You did this with an AI and you do not understand what you're doing here

AI-Generated Security Reports (“Slop”)

  • Many comments see the HackerOne curl report as emblematic of a new wave of LLM-generated “security research”: long, confident, but technically empty reports.
  • People note telltale markers: over-politeness, flawless but generic prose, emojis, em‑dashes, verbose “enterprise-style” text, and bogus PoCs that don’t exercise the target code at all.
  • There’s concern that some submissions may be fully automated “agents” churning out reports for clout, CV lines, or bug bounties, with little or no human oversight.

Burden on Maintainers and OSS

  • Maintaining projects like curl is described as “absolutely exhausting” under a flood of AI slop, especially for security reports that must be taken seriously.
  • This is framed as a new kind of DoS: not against servers, but against human attention and goodwill; risks include burnout of volunteer maintainers and erosion of trust in bug reports.
  • Some argue the public “shaming” of such reports is a necessary deterrent and educational service.

LLMs and Real Security Work

  • Practitioners report that current models are not reliable 0‑day finders; fuzzers and traditional tools remain far more effective.
  • AI can help with targeted tasks (e.g., OCR cleanup, summarizing, some code navigation), but claims of “0‑day oracles” are viewed as hype.
  • There is worry about attackers eventually using tuned models at scale, but others say we’re not there yet.

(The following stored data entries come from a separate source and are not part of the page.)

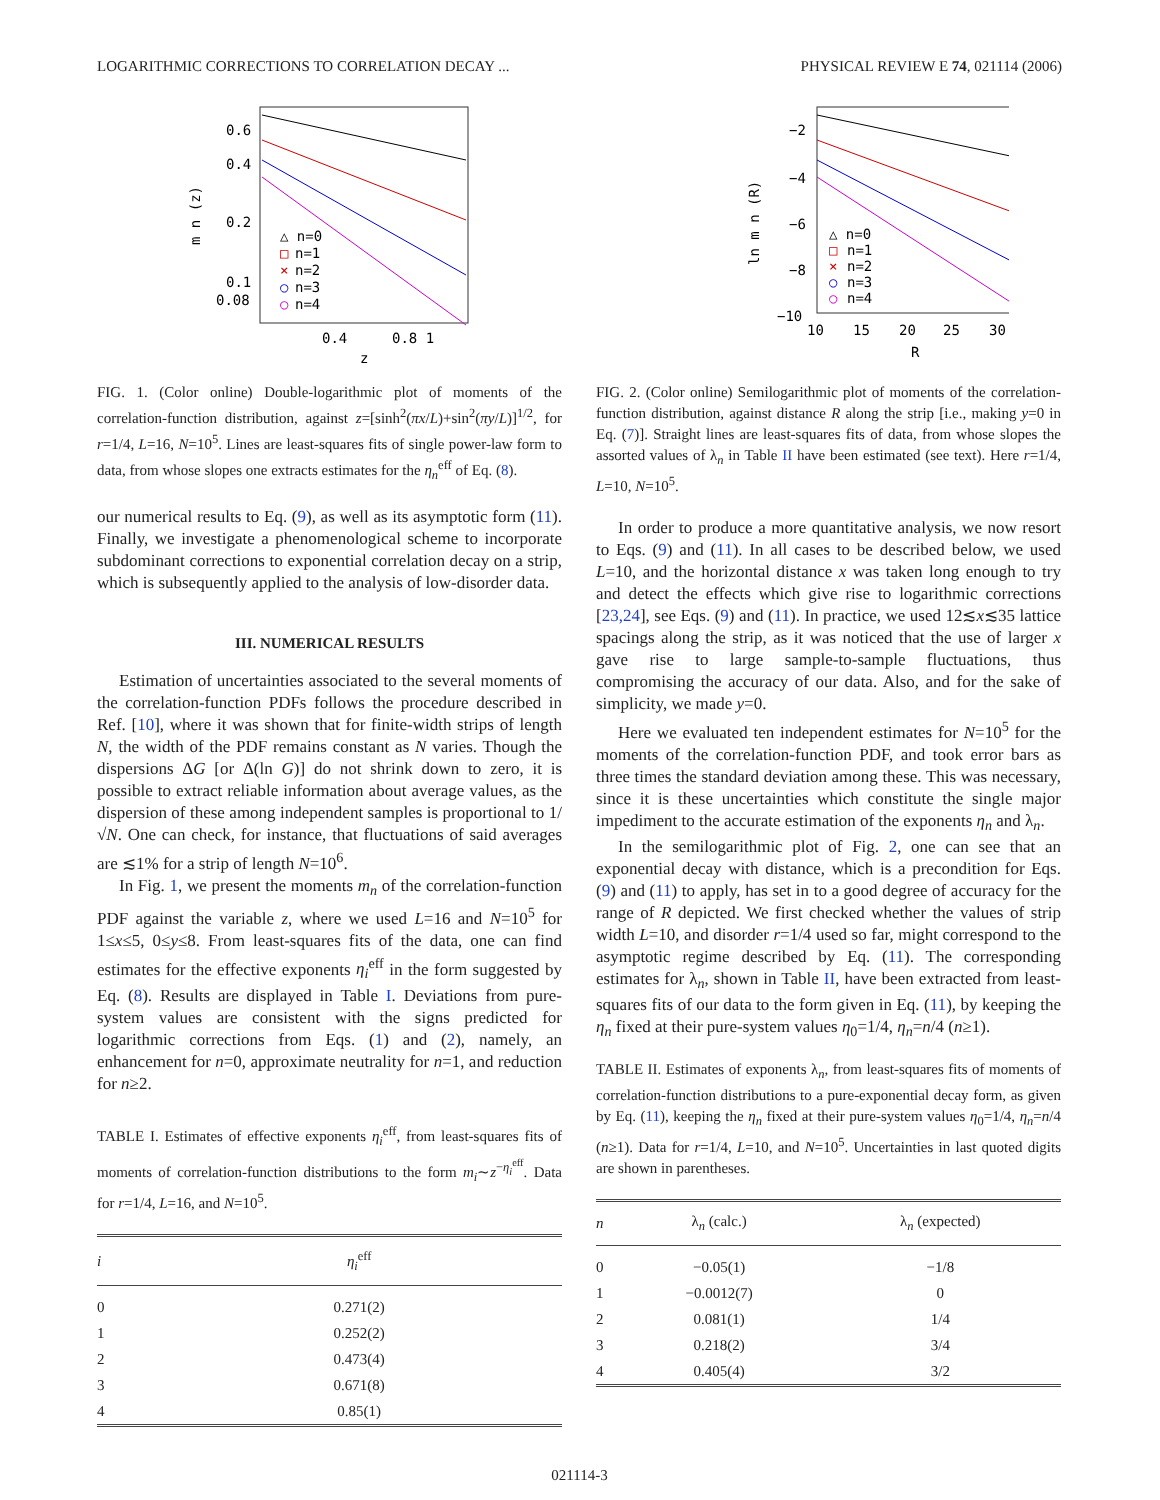LOGARITHMIC CORRECTIONS TO CORRELATION DECAY ... PHYSICAL REVIEW E 74, 021114 (2006)
0.6
0.4
0.2
0.1
0.08
0.4
0.8 1
z
m n (z)
△ n=0
□
n=1
×
n=2
○
n=3
○
n=4
FIG. 1. (Color online) Double-logarithmic plot of moments of the correlation-function distribution, against z=[sinh<sup>2</sup>(πx/L)+sin<sup>2</sup>(πy/L)]<sup>1/2</sup>, for r=1/4, L=16, N=10<sup>5</sup>. Lines are least-squares fits of single power-law form to data, from whose slopes one extracts estimates for the η<sub>n</sub><sup>eff</sup> of Eq. (8).
our numerical results to Eq. (9), as well as its asymptotic form (11). Finally, we investigate a phenomenological scheme to incorporate subdominant corrections to exponential correlation decay on a strip, which is subsequently applied to the analysis of low-disorder data.
III. NUMERICAL RESULTS
Estimation of uncertainties associated to the several moments of the correlation-function PDFs follows the procedure described in Ref. [10], where it was shown that for finite-width strips of length N, the width of the PDF remains constant as N varies. Though the dispersions ΔG [or Δ(ln G)] do not shrink down to zero, it is possible to extract reliable information about average values, as the dispersion of these among independent samples is proportional to 1/√N. One can check, for instance, that fluctuations of said averages are ≲1% for a strip of length N=10<sup>6</sup>.
In Fig. 1, we present the moments m<sub>n</sub> of the correlation-function PDF against the variable z, where we used L=16 and N=10<sup>5</sup> for 1≤x≤5, 0≤y≤8. From least-squares fits of the data, one can find estimates for the effective exponents η<sub>i</sub><sup>eff</sup> in the form suggested by Eq. (8). Results are displayed in Table I. Deviations from pure-system values are consistent with the signs predicted for logarithmic corrections from Eqs. (1) and (2), namely, an enhancement for n=0, approximate neutrality for n=1, and reduction for n≥2.
TABLE I. Estimates of effective exponents η<sub>i</sub><sup>eff</sup>, from least-squares fits of moments of correlation-function distributions to the form m<sub>i</sub>∼z<sup>−η<sub>i</sub><sup>eff</sup></sup>. Data for r=1/4, L=16, and N=10<sup>5</sup>.
| i | η<sub>i</sub><sup>eff</sup> |
| --- | --- |
| 0 | 0.271(2) |
| 1 | 0.252(2) |
| 2 | 0.473(4) |
| 3 | 0.671(8) |
| 4 | 0.85(1) |
−2
−4
−6
−8
−10
10
15
20
25
30
R
ln m n (R)
△ n=0
□
n=1
×
n=2
○
n=3
○
n=4
FIG. 2. (Color online) Semilogarithmic plot of moments of the correlation-function distribution, against distance R along the strip [i.e., making y=0 in Eq. (7)]. Straight lines are least-squares fits of data, from whose slopes the assorted values of λ<sub>n</sub> in Table II have been estimated (see text). Here r=1/4, L=10, N=10<sup>5</sup>.
In order to produce a more quantitative analysis, we now resort to Eqs. (9) and (11). In all cases to be described below, we used L=10, and the horizontal distance x was taken long enough to try and detect the effects which give rise to logarithmic corrections [23,24], see Eqs. (9) and (11). In practice, we used 12≲x≲35 lattice spacings along the strip, as it was noticed that the use of larger x gave rise to large sample-to-sample fluctuations, thus compromising the accuracy of our data. Also, and for the sake of simplicity, we made y=0.
Here we evaluated ten independent estimates for N=10<sup>5</sup> for the moments of the correlation-function PDF, and took error bars as three times the standard deviation among these. This was necessary, since it is these uncertainties which constitute the single major impediment to the accurate estimation of the exponents η<sub>n</sub> and λ<sub>n</sub>.
In the semilogarithmic plot of Fig. 2, one can see that an exponential decay with distance, which is a precondition for Eqs. (9) and (11) to apply, has set in to a good degree of accuracy for the range of R depicted. We first checked whether the values of strip width L=10, and disorder r=1/4 used so far, might correspond to the asymptotic regime described by Eq. (11). The corresponding estimates for λ<sub>n</sub>, shown in Table II, have been extracted from least-squares fits of our data to the form given in Eq. (11), by keeping the η<sub>n</sub> fixed at their pure-system values η<sub>0</sub>=1/4, η<sub>n</sub>=n/4 (n≥1).
TABLE II. Estimates of exponents λ<sub>n</sub>, from least-squares fits of moments of correlation-function distributions to a pure-exponential decay form, as given by Eq. (11), keeping the η<sub>n</sub> fixed at their pure-system values η<sub>0</sub>=1/4, η<sub>n</sub>=n/4 (n≥1). Data for r=1/4, L=10, and N=10<sup>5</sup>. Uncertainties in last quoted digits are shown in parentheses.
| n | λ<sub>n</sub> (calc.) | λ<sub>n</sub> (expected) |
| --- | --- | --- |
| 0 | −0.05(1) | −1/8 |
| 1 | −0.0012(7) | 0 |
| 2 | 0.081(1) | 1/4 |
| 3 | 0.218(2) | 3/4 |
| 4 | 0.405(4) | 3/2 |
021114-3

Responsibility and Human-in-the-Loop

  • Several comments argue that if you submit AI-generated output (PRs, reports, essays), you own it and must verify it; forwarding raw LLM output is called lazy and unethical.
  • Others note humans are poor at acting only as “sanity-checkers” for automation under time pressure; responsibility tends to devolve onto the weakest link.

Mitigation Ideas

  • Suggestions include: charging a small fee or deposit per report (refunded for valid ones), rate-limiting early accounts, greylisting emoji-heavy or obviously AI-styled text, or banning unreviewed AI/agent contributions.
  • Critics of paywalls worry this will also deter good-faith, low-income or casual researchers and reduce valuable findings.

Broader AI Overuse and Social Effects

  • Similar AI slop is reported in GitHub PRs, customer support tickets, resumes, classroom assignments, online courses, and forums.
  • This leads to longer, lower-signal communication (AI-written expanded messages then AI-generated summaries), described as the “opposite of data compression.”
  • Educators and employers see students and juniors outsourcing thinking to AI, with concerns about skill atrophy, misaligned incentives, and a cultural shift toward superficial “output” over understanding.

Trust, Detection, and Future Risks

  • People worry that as AI-generated text becomes subtler, distinguishing human vs AI content will get harder, encouraging paranoia and more closed or identity-verified communities.
  • There’s speculation that spammy reports might also be probing processes: mapping response times and review rigor as a prelude to more serious attacks.